== RECORDS TO PROCESS

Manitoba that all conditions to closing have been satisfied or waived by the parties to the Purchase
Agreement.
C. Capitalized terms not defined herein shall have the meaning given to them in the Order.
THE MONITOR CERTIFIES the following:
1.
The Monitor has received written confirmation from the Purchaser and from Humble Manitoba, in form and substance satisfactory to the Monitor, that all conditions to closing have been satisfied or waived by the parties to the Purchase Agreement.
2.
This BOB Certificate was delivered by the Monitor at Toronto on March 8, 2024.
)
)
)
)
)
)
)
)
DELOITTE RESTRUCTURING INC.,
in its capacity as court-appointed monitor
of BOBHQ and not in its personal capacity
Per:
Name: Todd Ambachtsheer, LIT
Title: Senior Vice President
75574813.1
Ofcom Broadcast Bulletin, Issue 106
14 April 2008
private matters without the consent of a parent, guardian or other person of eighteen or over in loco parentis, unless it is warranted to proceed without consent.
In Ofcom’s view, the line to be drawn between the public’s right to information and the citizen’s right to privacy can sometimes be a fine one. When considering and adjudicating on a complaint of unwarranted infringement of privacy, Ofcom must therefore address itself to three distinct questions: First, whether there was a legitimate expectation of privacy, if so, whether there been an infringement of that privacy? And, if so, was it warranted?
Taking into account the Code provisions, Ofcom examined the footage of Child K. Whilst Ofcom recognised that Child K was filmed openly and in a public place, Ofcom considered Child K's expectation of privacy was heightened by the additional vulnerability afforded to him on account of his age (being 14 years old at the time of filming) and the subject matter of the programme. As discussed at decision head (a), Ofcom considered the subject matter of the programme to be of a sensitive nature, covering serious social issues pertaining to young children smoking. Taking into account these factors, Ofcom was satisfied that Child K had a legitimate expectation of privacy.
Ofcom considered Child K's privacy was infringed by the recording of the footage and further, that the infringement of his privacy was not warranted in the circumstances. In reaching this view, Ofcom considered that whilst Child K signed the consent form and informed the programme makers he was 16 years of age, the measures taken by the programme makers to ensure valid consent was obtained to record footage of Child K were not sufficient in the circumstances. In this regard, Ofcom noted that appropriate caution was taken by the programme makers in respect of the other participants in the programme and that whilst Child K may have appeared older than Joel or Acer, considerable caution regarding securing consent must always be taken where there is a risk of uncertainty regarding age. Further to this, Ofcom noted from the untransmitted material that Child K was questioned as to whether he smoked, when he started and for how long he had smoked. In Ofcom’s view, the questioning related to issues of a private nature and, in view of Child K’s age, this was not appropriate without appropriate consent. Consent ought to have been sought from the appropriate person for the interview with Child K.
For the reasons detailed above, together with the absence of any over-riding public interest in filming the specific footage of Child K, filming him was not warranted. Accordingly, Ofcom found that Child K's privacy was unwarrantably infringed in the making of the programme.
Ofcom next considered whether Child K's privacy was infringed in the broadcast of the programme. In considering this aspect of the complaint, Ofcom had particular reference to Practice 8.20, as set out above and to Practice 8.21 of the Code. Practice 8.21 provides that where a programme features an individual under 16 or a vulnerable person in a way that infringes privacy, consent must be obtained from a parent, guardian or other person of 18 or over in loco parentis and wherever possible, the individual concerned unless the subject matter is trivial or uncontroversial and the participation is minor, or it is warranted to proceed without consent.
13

====

With "Purchase" as the string to look for, count the matching lines in the entries above and report only the number.

2